[Questions to answer]
- A) In the course outline below, rewrite the paragraph that begins "This course provides a critical survey" as a short bulleted list that keeps its main facts.
- B) Answer these questions from the course outline below, one answer per line:
(i) How many credit points is the course worth?
(ii) Which program must students be enrolled in to take the course?
(iii) What two types of texts will be read?
- C) Carry on the course outline below, picking up after its final sentence.
---------- Page text ----------
Course Title: Media and Communication Futures

Part A: Course Overview

Course Title: Media and Communication Futures

Credit Points: 12.00


Course Code




Learning Mode

Teaching Period(s)


City Campus


345H Media and Communication


Sem 1 2017,
Sem 1 2018,
Sem 1 2019,
Sem 1 2020,
Sem 1 2021,
Sem 1 2022

Course Coordinator: Associate Professor Ramon Lobato

Course Coordinator Phone: +61 3 9925 3680

Course Coordinator Email:

Course Coordinator Location: Room 009.4.27

Course Coordinator Availability: Please email course coordinator

Pre-requisite Courses and Assumed Knowledge and Capabilities


Course Description

This course is only available to Honours students enrolled in BH066 Bachelor of Media and Communication (Honours).

This course provides a critical survey of current debates in media and communication research. The course supports Honours students to locate their work within the horizons of the discipline and to develop a working knowledge of research approaches used by media and communication scholars. The course is organised around three key themes – media texts, audiences, and industries. Topics covered include textual analysis, genre studies, discourse analysis, creative practice research, fan studies, media industry studies, and platform and algorithm studies.

Close reading is an integral element of this course. We will read two types of texts: (a) foundational texts that have shaped the past and present of media and communication research, and (b) recent interventions that propose innovative pathways for future scholarship. Emphasis will be placed on understanding the discipline as a dynamic space of intellectual engagement and contestation.

If you are enrolled in this course as a component of your Bachelor Honours Program, your overall mark will contribute to the calculation of the weighted average mark (WAM).

See the WAM information web page for more information.
---------- Data provided ----------
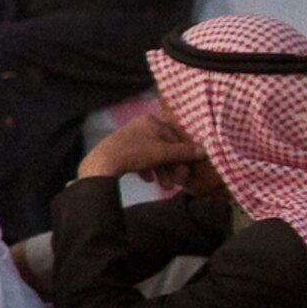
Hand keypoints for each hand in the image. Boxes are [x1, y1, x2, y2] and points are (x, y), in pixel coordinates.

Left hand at [79, 109, 200, 182]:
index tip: (187, 171)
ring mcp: (129, 137)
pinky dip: (146, 170)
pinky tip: (147, 179)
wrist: (102, 163)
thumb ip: (184, 152)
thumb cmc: (135, 153)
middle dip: (172, 167)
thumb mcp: (163, 153)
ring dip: (161, 172)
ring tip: (165, 187)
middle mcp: (140, 126)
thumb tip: (204, 151)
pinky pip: (139, 159)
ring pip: (153, 155)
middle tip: (177, 183)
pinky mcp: (120, 149)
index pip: (175, 138)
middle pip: (164, 148)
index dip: (184, 156)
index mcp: (151, 121)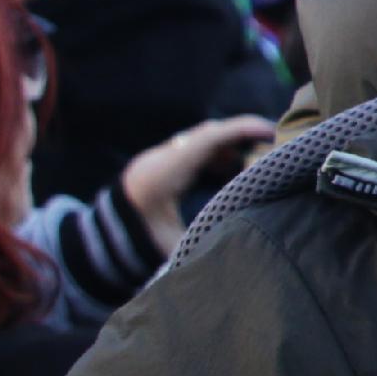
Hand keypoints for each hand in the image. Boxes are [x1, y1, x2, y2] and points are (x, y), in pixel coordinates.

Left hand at [117, 115, 276, 255]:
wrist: (101, 239)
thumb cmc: (137, 243)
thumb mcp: (173, 245)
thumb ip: (205, 238)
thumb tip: (244, 239)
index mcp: (165, 173)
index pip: (208, 139)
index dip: (242, 130)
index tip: (271, 132)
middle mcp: (162, 158)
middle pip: (208, 133)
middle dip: (242, 135)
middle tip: (274, 144)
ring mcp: (159, 158)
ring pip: (201, 139)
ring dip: (230, 143)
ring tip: (257, 157)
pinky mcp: (160, 164)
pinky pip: (193, 149)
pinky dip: (216, 152)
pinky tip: (231, 166)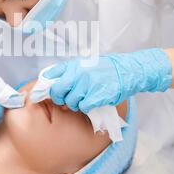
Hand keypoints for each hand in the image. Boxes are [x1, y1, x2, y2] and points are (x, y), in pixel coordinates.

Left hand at [43, 48, 171, 112]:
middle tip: (66, 101)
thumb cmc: (105, 70)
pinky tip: (92, 102)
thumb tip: (54, 88)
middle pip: (56, 91)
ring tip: (85, 99)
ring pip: (70, 102)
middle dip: (59, 99)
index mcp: (73, 65)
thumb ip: (70, 74)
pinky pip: (83, 107)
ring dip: (76, 104)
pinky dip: (86, 108)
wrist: (128, 71)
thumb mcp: (85, 65)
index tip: (45, 93)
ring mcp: (87, 84)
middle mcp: (78, 73)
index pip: (50, 75)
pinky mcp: (96, 95)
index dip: (46, 86)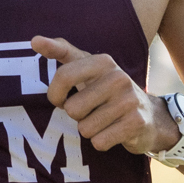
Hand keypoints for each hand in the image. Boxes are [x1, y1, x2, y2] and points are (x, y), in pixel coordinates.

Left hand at [33, 37, 180, 154]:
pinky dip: (102, 142)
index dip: (55, 94)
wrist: (150, 116)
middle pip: (72, 109)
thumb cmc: (106, 91)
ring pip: (85, 128)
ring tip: (105, 120)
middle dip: (77, 116)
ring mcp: (129, 100)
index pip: (64, 76)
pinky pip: (99, 142)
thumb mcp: (88, 67)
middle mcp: (118, 77)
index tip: (58, 100)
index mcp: (103, 61)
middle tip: (92, 110)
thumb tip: (34, 40)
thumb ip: (61, 51)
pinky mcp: (136, 123)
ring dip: (90, 130)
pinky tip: (114, 132)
----------
[Outputs in order]
- A)
- Gives a critical survey of current debates in media and communication research.
- Helps Honours students place their work within the discipline and build a working knowledge of the research approaches media and communication scholars use.
- Is built around three key themes: media texts, audiences, and industries.
- Covers textual analysis, genre studies, discourse analysis, creative practice research, fan studies, media industry studies, and platform and algorithm studies.

- B)
(i) 12.00 credit points.
(ii) BH066 Bachelor of Media and Communication (Honours).
(iii) Foundational texts that have shaped the past and present of media and communication research, and recent interventions that propose innovative pathways for future scholarship.

- C)
Objectives/Learning Outcomes/Capability Development

You will develop and be assessed on the following program learning outcomes in this course:

  • develop deep knowledge of your field from international vantage points and exercise critical thinking to show its relevance to contemporary media and communication
  • evaluate the strengths and contributions of your own discipline and the value of other disciplines to research.

Upon successful completion of this course you will be able to:

  • research and analyse how critical theory can be used to understand media and communcation locally and globally;
  • examine  social, cultural, political and critical theories in the broader context of media and communication;
  • compare and contrast past and present practices in the applications of critical theory, and argue the implications of critical theory to research and practice in media and communication; and
  • investigate emerging and predicted disciplinary and interdisciplinary implications of critical theory for practice and its implications in your field.

Overview of Learning Activities

This course will involve a mix of large and mixed group activities that may include the discussion, analysis and testing of arguments and examples, sharing and critique of research discoveries, the ongoing documentation of your learning, and class presentations.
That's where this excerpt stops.